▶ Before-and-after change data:
══════

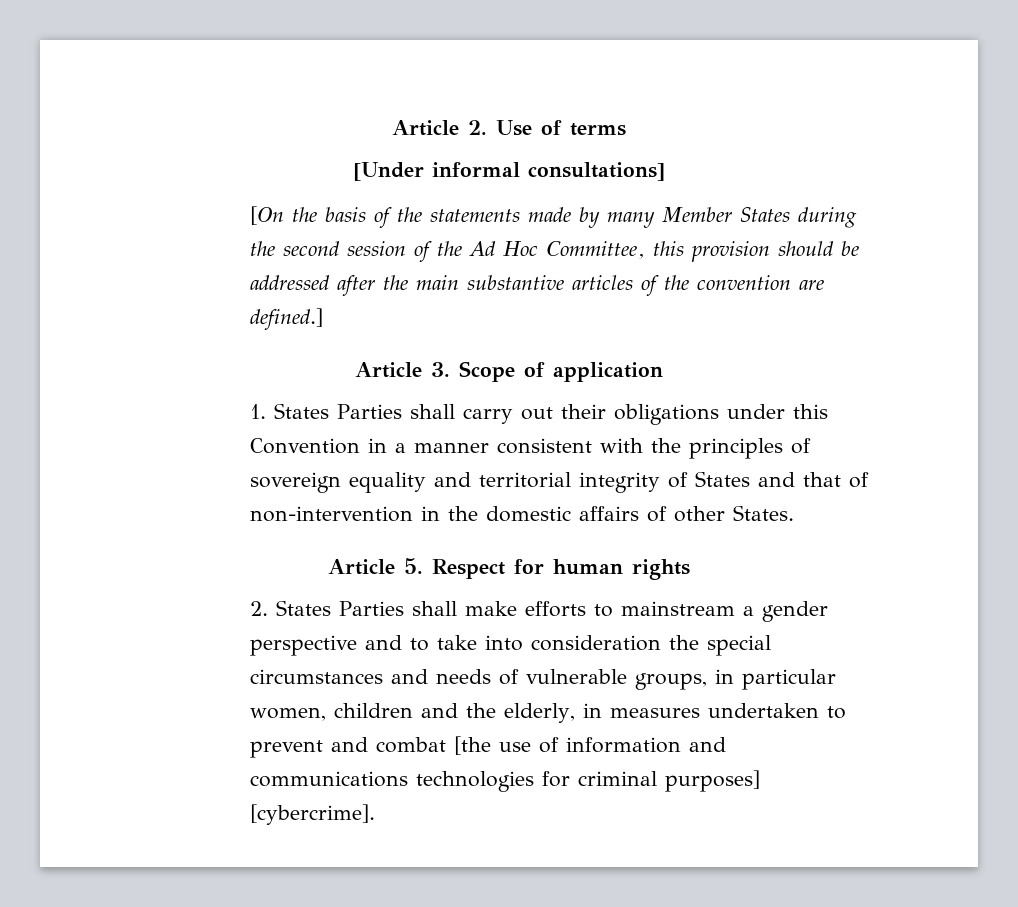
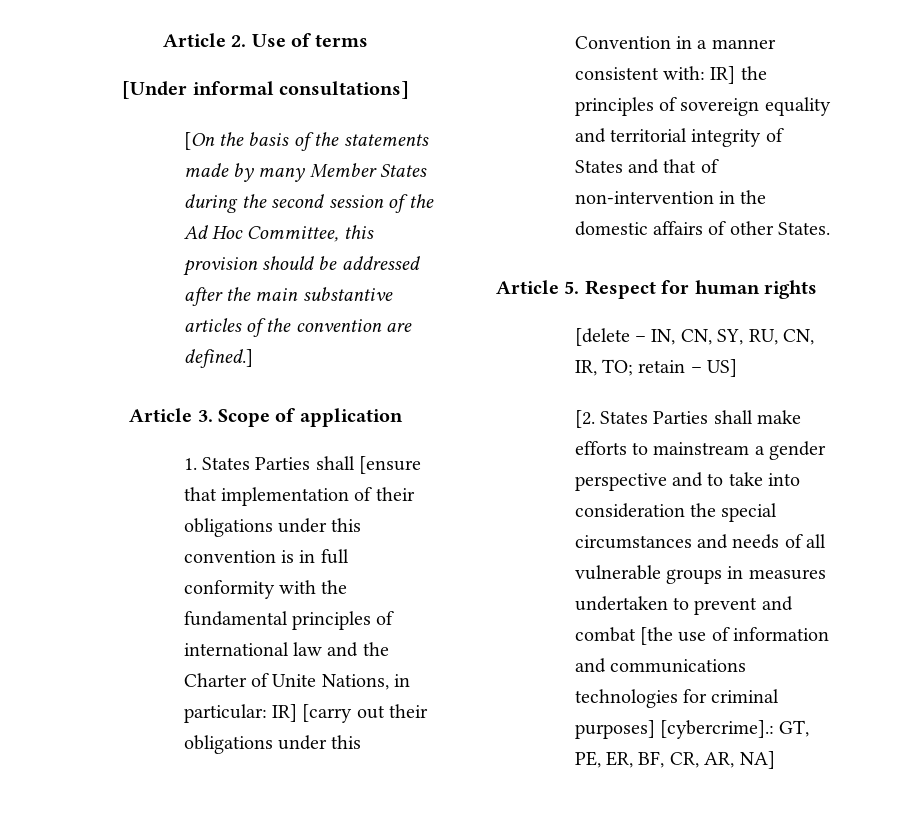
[463,408,514,424] carry -> [359,456,422,474] [183,487,415,506] [183,518,362,537] [183,549,349,564] [183,580,348,599] [183,611,395,630] [183,642,389,657] [183,673,411,690] [183,704,353,723] [ensure that implementation of their obligations under this convention is in full conformity with the fundamental principles of international law and the Charter of Unite Nations, in particular: IR] [carry
[600,438,644,453] with -> [662,66,736,84] with: IR]
[250,601,269,616] 2. -> [574,328,814,346] [574,359,738,377] [574,410,595,428] [delete – IN, CN, SY, RU, CN, IR, TO; retain – US] // [2.
[526,669,837,690] [250,703,576,723] vulnerable groups, in particular women, children and the elderly, -> [806,534,827,548] [574,565,722,584] all vulnerable groups
[250,804,376,825] [cybercrime]. -> [659,720,810,739] [574,751,775,769] [cybercrime].: GT, PE, ER, BF, CR, AR, NA]

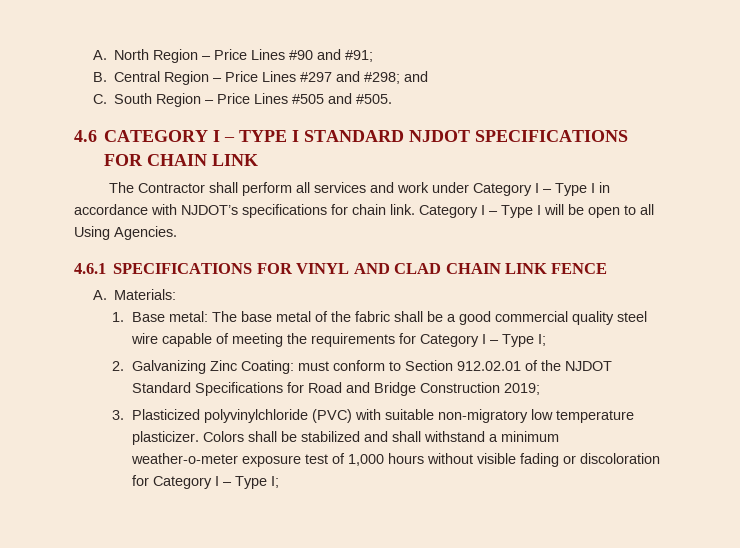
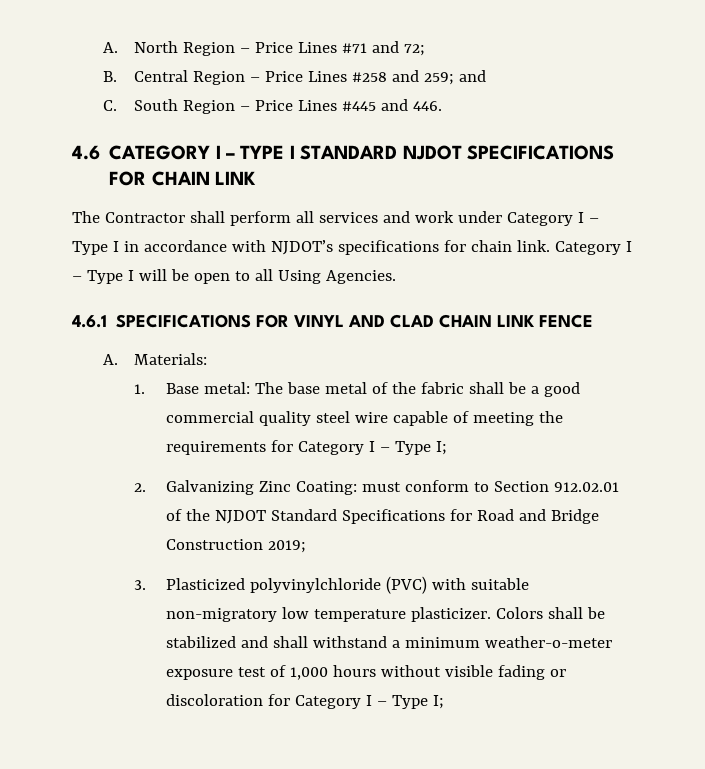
[289,49,374,62] #90 and #91; -> [342,41,426,56] #71 and 72;
[300,71,401,84] #297 and #298; -> [352,70,455,85] #258 and 259;
[292,93,393,104] #505 and #505. -> [342,99,443,111] #445 and 446.

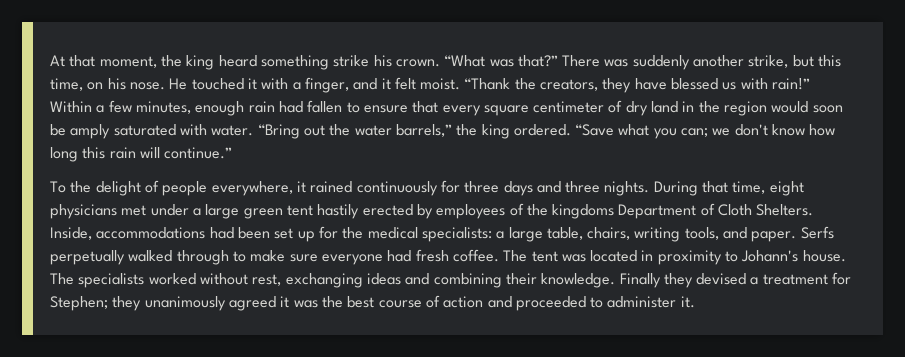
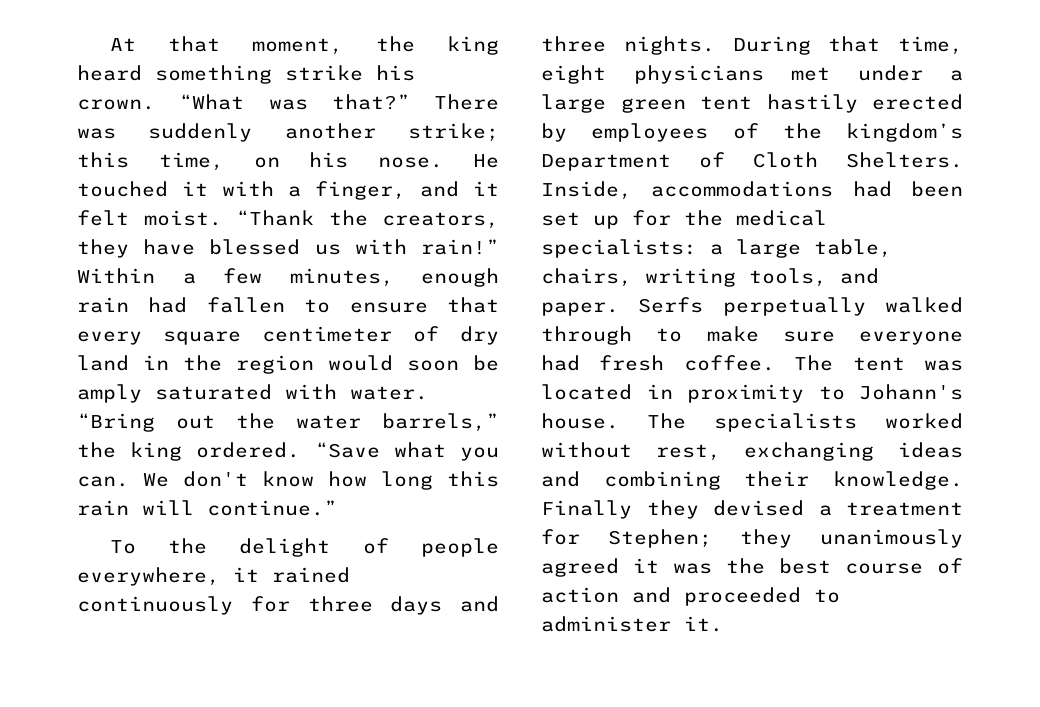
[748,55,814,68] strike, but -> [407,123,499,142] strike;
[681,128,731,137] can; we -> [77,473,169,487] can. We
[552,204,615,219] kingdoms -> [846,123,963,142] kingdom’s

══════

▶ INSTRUCTIONS FOR THE TASK: What is needed is an exact copy of every entry, minus the images.

▶ OUTPUT OF THE EXERCISE:
[463,408,514,424] carry -> [359,456,422,474] [183,487,415,506] [183,518,362,537] [183,549,349,564] [183,580,348,599] [183,611,395,630] [183,642,389,657] [183,673,411,690] [183,704,353,723] [ensure that implementation of their obligations under this convention is in full conformity with the fundamental principles of international law and the Charter of Unite Nations, in particular: IR] [carry
[600,438,644,453] with -> [662,66,736,84] with: IR]
[250,601,269,616] 2. -> [574,328,814,346] [574,359,738,377] [574,410,595,428] [delete – IN, CN, SY, RU, CN, IR, TO; retain – US] // [2.
[526,669,837,690] [250,703,576,723] vulnerable groups, in particular women, children and the elderly, -> [806,534,827,548] [574,565,722,584] all vulnerable groups
[250,804,376,825] [cybercrime]. -> [659,720,810,739] [574,751,775,769] [cybercrime].: GT, PE, ER, BF, CR, AR, NA]

[289,49,374,62] #90 and #91; -> [342,41,426,56] #71 and 72;
[300,71,401,84] #297 and #298; -> [352,70,455,85] #258 and 259;
[292,93,393,104] #505 and #505. -> [342,99,443,111] #445 and 446.

[748,55,814,68] strike, but -> [407,123,499,142] strike;
[681,128,731,137] can; we -> [77,473,169,487] can. We
[552,204,615,219] kingdoms -> [846,123,963,142] kingdom’s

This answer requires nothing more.